[Records for the exercise — start]
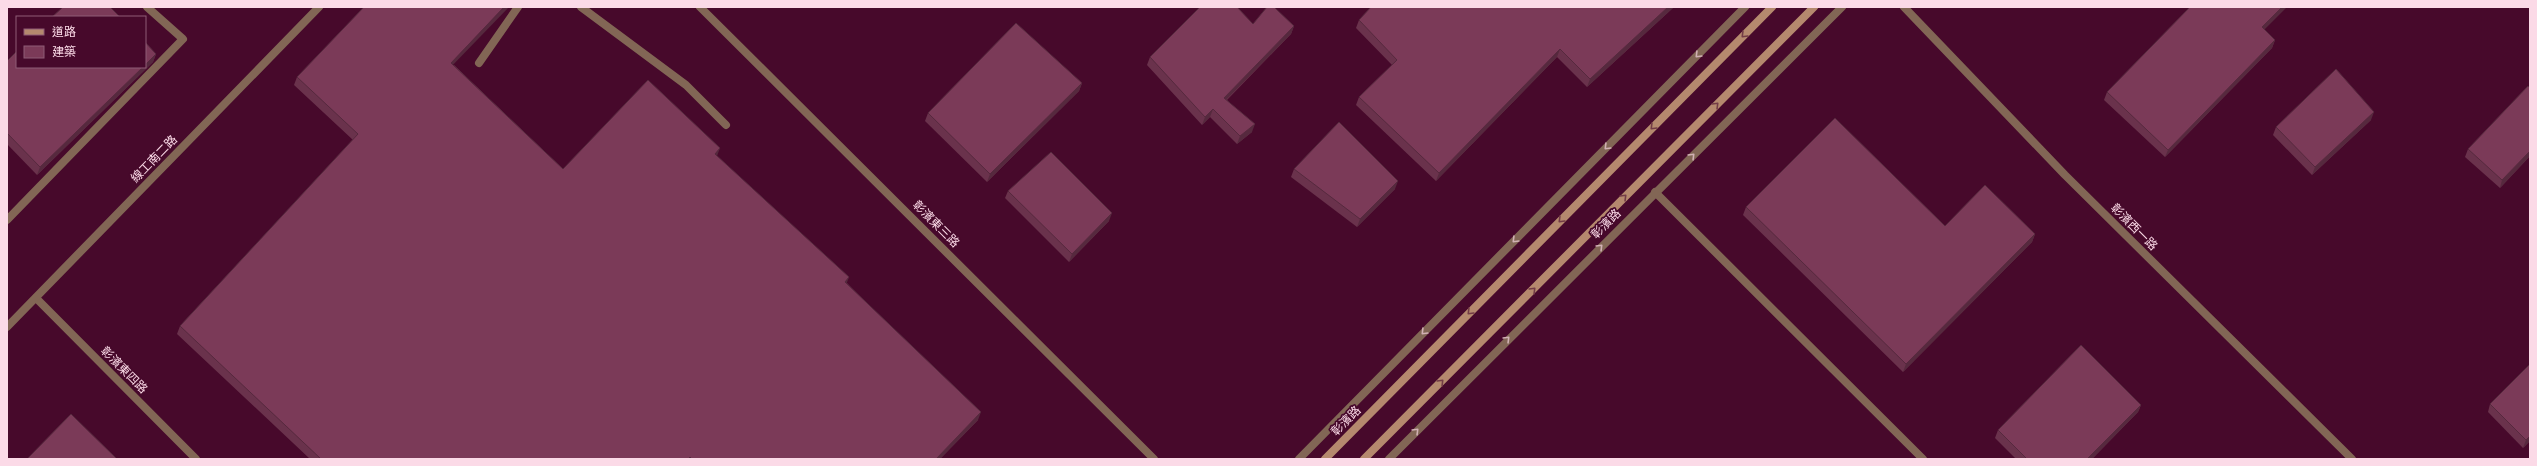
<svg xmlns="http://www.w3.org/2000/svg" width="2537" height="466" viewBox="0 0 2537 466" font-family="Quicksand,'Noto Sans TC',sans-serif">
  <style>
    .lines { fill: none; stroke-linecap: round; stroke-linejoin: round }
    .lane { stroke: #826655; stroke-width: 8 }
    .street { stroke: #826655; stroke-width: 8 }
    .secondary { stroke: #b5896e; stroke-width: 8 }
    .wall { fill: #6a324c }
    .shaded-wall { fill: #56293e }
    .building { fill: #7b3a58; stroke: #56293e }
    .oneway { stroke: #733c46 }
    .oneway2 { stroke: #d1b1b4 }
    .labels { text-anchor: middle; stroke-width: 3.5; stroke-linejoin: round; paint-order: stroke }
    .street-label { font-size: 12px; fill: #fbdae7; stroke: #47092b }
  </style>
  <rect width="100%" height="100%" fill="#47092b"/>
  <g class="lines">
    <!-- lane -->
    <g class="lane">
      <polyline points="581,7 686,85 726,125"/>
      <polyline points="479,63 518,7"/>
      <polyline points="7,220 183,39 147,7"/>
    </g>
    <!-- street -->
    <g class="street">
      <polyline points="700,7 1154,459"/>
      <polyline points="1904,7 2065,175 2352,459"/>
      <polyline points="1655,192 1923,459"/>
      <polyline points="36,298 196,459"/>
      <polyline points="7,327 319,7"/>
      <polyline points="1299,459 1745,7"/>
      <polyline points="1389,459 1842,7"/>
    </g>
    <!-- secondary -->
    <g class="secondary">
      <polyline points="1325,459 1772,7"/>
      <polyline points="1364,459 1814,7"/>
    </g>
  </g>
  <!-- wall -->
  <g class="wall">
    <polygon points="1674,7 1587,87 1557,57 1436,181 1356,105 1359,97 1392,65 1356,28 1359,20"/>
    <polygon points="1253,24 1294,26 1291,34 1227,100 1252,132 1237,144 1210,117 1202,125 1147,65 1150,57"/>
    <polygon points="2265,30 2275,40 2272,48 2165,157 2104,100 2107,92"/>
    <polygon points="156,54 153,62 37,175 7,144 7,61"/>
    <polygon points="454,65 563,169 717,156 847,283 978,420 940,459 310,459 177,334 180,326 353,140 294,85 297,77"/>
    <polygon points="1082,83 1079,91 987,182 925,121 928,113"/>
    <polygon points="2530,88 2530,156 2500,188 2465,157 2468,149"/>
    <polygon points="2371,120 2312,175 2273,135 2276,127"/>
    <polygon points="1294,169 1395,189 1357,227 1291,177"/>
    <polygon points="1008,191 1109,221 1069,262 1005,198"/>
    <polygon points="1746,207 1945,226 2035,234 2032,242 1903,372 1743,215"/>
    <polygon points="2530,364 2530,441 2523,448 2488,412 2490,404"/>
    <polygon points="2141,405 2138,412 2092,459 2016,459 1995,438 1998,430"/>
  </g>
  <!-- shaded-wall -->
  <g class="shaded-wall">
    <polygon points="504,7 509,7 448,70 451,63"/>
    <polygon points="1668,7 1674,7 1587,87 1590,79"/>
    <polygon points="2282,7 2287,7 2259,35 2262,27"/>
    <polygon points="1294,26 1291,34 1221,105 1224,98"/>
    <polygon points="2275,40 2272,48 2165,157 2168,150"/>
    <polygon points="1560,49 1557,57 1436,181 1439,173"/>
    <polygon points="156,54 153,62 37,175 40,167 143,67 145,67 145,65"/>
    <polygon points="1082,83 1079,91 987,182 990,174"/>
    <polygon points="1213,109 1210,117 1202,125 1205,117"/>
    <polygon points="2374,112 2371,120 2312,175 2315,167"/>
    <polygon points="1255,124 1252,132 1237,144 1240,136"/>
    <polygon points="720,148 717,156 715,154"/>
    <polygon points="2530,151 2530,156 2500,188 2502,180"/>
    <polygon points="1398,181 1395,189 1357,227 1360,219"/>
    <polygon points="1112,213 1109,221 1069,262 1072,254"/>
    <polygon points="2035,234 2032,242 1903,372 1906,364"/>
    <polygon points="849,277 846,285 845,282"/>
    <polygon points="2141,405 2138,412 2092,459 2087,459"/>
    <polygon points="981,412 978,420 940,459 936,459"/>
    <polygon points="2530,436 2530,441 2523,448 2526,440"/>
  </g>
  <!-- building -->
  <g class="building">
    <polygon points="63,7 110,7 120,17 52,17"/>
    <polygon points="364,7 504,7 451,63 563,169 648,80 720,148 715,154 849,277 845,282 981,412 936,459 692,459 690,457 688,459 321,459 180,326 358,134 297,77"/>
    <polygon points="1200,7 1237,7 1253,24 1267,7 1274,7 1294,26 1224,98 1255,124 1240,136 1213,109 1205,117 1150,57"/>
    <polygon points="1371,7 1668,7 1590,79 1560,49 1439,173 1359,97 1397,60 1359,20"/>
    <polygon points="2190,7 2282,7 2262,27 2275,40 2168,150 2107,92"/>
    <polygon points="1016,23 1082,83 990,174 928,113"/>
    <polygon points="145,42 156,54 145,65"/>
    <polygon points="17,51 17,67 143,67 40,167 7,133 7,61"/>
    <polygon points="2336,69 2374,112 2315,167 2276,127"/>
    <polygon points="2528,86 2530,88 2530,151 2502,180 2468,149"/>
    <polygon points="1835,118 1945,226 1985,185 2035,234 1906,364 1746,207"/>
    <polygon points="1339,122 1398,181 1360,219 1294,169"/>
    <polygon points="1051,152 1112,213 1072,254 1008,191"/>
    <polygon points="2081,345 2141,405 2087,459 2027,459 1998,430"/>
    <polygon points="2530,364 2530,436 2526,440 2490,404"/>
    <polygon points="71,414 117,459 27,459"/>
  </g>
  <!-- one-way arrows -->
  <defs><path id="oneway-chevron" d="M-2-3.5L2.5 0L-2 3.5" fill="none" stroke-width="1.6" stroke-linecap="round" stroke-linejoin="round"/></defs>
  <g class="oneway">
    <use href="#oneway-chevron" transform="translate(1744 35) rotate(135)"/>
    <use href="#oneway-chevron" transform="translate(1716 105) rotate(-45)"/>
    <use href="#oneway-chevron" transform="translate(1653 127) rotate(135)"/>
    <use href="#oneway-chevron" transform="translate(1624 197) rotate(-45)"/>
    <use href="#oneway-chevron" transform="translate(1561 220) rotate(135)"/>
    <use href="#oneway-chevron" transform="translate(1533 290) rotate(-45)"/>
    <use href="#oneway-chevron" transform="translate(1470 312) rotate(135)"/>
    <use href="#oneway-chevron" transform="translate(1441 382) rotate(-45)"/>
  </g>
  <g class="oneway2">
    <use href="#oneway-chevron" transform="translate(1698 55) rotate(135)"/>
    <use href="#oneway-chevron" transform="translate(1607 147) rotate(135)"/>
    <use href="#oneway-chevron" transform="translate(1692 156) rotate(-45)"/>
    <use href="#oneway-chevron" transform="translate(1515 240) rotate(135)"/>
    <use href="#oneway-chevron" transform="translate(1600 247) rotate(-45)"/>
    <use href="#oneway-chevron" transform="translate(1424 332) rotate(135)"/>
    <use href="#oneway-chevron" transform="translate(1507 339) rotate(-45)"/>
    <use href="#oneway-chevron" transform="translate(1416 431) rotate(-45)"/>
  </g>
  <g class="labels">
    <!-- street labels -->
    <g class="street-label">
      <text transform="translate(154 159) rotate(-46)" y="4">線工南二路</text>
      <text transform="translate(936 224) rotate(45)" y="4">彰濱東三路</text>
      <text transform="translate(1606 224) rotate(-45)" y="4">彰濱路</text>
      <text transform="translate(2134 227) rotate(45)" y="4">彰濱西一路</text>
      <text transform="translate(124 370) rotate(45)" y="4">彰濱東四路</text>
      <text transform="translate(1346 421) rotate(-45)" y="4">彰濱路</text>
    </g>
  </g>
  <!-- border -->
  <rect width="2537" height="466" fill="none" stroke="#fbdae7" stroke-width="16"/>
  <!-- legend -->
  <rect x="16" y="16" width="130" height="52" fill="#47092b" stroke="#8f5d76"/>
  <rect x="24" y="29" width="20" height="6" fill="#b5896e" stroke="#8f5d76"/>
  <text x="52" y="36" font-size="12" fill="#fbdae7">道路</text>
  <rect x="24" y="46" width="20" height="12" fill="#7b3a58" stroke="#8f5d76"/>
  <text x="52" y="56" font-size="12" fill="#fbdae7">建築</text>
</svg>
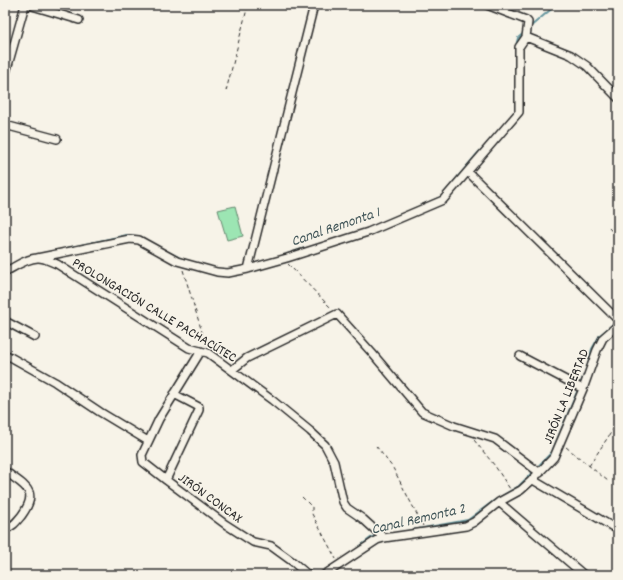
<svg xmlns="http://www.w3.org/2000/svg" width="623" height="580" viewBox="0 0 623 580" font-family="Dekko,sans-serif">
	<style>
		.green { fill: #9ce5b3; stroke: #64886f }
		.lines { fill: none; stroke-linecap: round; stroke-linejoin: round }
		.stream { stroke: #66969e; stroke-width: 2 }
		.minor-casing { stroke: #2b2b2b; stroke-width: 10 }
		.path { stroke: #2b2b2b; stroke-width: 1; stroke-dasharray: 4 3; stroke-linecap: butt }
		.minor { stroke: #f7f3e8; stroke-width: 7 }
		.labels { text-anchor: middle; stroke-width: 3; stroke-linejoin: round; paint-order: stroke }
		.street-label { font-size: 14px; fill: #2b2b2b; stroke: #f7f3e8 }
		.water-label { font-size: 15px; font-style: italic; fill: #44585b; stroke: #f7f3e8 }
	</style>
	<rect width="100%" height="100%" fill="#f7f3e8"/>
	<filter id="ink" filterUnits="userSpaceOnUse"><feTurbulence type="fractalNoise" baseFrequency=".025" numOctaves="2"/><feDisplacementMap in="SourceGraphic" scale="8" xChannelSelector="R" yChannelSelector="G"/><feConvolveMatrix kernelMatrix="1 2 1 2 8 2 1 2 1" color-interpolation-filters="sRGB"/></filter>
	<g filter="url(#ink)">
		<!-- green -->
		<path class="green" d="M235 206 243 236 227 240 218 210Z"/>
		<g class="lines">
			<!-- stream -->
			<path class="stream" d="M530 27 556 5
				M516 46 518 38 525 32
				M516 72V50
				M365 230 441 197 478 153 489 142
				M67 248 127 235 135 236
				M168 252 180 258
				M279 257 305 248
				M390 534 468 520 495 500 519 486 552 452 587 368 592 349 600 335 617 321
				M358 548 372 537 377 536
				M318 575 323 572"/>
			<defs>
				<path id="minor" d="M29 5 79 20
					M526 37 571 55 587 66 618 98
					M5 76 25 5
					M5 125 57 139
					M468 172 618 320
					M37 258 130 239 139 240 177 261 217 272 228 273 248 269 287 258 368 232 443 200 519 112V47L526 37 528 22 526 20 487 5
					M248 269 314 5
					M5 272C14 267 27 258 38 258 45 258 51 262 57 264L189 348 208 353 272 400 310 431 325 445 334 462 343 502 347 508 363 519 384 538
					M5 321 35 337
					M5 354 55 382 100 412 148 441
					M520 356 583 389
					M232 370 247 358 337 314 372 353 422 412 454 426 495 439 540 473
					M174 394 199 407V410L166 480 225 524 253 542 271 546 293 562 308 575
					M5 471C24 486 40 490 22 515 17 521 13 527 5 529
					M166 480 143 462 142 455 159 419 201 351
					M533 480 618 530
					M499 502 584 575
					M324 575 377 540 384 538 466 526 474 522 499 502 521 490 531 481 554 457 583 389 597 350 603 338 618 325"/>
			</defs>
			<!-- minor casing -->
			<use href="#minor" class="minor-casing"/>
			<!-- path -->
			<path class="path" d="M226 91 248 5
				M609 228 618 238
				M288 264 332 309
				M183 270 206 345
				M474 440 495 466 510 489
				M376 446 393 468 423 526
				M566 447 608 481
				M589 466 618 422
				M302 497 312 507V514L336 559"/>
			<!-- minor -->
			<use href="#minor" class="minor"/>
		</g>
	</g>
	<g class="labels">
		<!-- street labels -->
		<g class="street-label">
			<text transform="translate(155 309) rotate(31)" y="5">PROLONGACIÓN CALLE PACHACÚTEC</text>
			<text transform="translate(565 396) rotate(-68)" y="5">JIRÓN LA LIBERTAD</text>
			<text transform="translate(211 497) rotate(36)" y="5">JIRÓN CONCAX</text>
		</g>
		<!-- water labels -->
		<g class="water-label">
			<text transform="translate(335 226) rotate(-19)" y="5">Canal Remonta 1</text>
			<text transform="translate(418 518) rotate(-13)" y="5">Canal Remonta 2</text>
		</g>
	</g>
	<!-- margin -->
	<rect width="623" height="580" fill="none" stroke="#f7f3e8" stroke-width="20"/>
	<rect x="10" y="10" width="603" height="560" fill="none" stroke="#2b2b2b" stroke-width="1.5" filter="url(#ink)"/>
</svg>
[Records for the exercise — finish]
What you need to do ▸
Lines from the one holding "M533 480 618 530" to the last line of the records: return these exactly, and only these.

Response to the task ▸
					M533 480 618 530
					M499 502 584 575
					M324 575 377 540 384 538 466 526 474 522 499 502 521 490 531 481 554 457 583 389 597 350 603 338 618 325"/>
			</defs>
			<!-- minor casing -->
			<use href="#minor" class="minor-casing"/>
			<!-- path -->
			<path class="path" d="M226 91 248 5
				M609 228 618 238
				M288 264 332 309
				M183 270 206 345
				M474 440 495 466 510 489
				M376 446 393 468 423 526
				M566 447 608 481
				M589 466 618 422
				M302 497 312 507V514L336 559"/>
			<!-- minor -->
			<use href="#minor" class="minor"/>
		</g>
	</g>
	<g class="labels">
		<!-- street labels -->
		<g class="street-label">
			<text transform="translate(155 309) rotate(31)" y="5">PROLONGACIÓN CALLE PACHACÚTEC</text>
			<text transform="translate(565 396) rotate(-68)" y="5">JIRÓN LA LIBERTAD</text>
			<text transform="translate(211 497) rotate(36)" y="5">JIRÓN CONCAX</text>
		</g>
		<!-- water labels -->
		<g class="water-label">
			<text transform="translate(335 226) rotate(-19)" y="5">Canal Remonta 1</text>
			<text transform="translate(418 518) rotate(-13)" y="5">Canal Remonta 2</text>
		</g>
	</g>
	<!-- margin -->
	<rect width="623" height="580" fill="none" stroke="#f7f3e8" stroke-width="20"/>
	<rect x="10" y="10" width="603" height="560" fill="none" stroke="#2b2b2b" stroke-width="1.5" filter="url(#ink)"/>
</svg>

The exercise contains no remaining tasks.